**Work to be completed**
Copy the lines below word for word, leaving out the pictures.

**Entries provided**
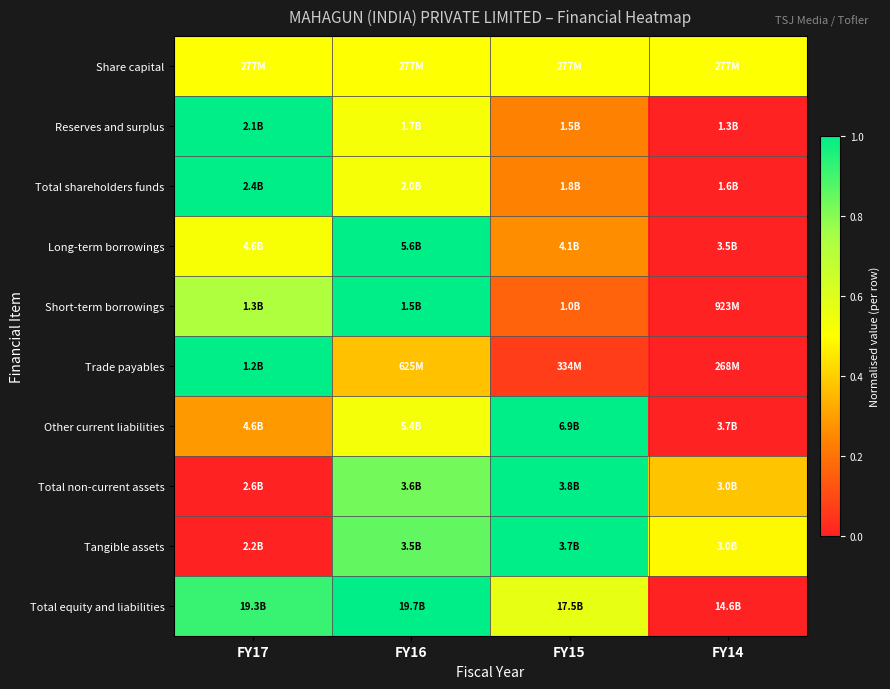

At which category does the chart reach its peak across all series?

FY17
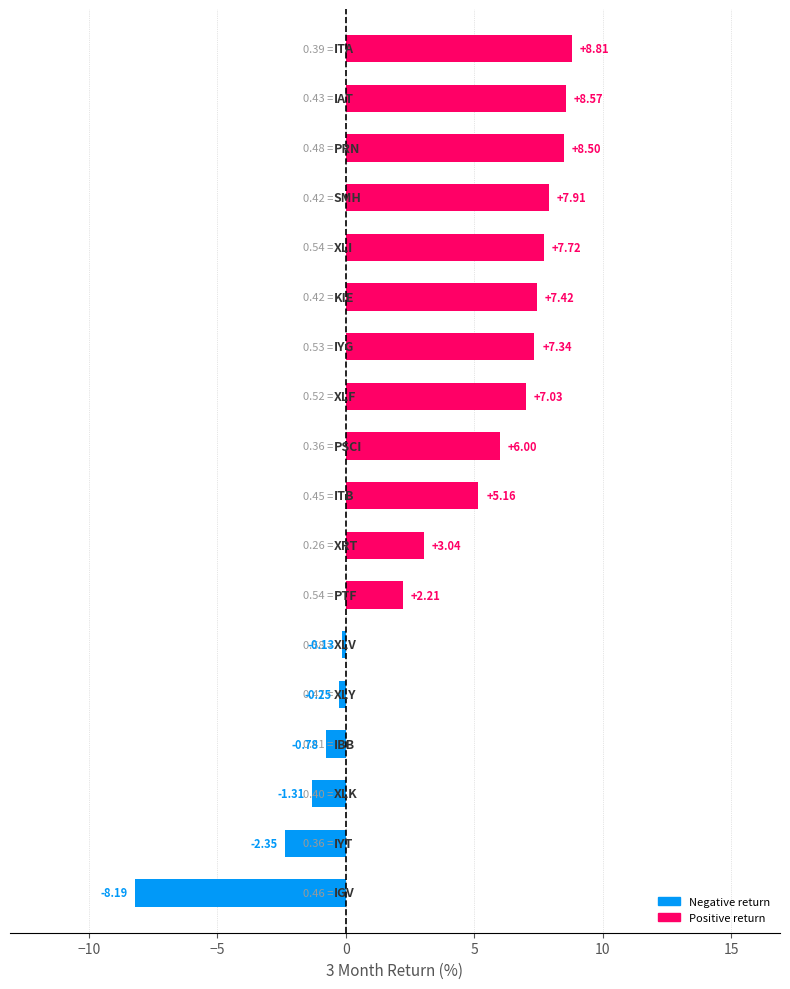

What is the difference between the maximum and minimum values?

17.0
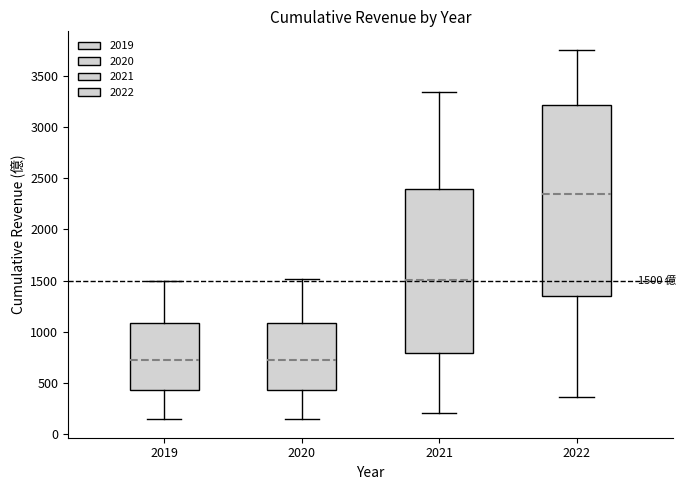

Which box's median line is the highest?

2022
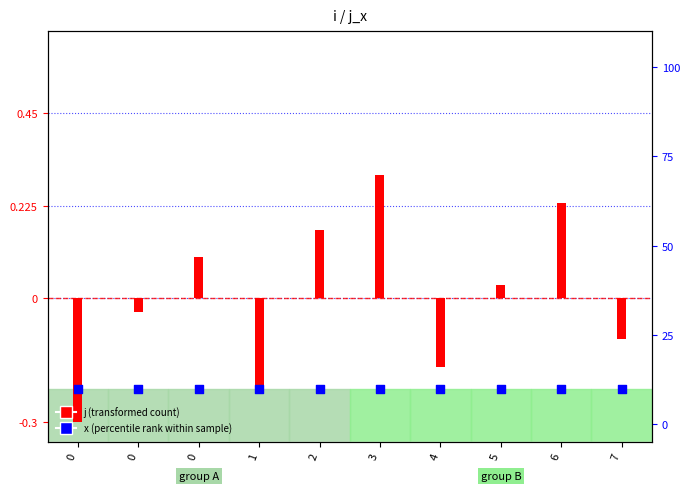

Is the value of x (percentile rank within sample) at 3 greater than the value of j (transformed count) at 0?

Yes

**Completed exercise**
At which category does the chart reach its peak across all series?

FY17

What is the difference between the maximum and minimum values?

17.0

Which box's median line is the highest?

2022

Is the value of x (percentile rank within sample) at 3 greater than the value of j (transformed count) at 0?

Yes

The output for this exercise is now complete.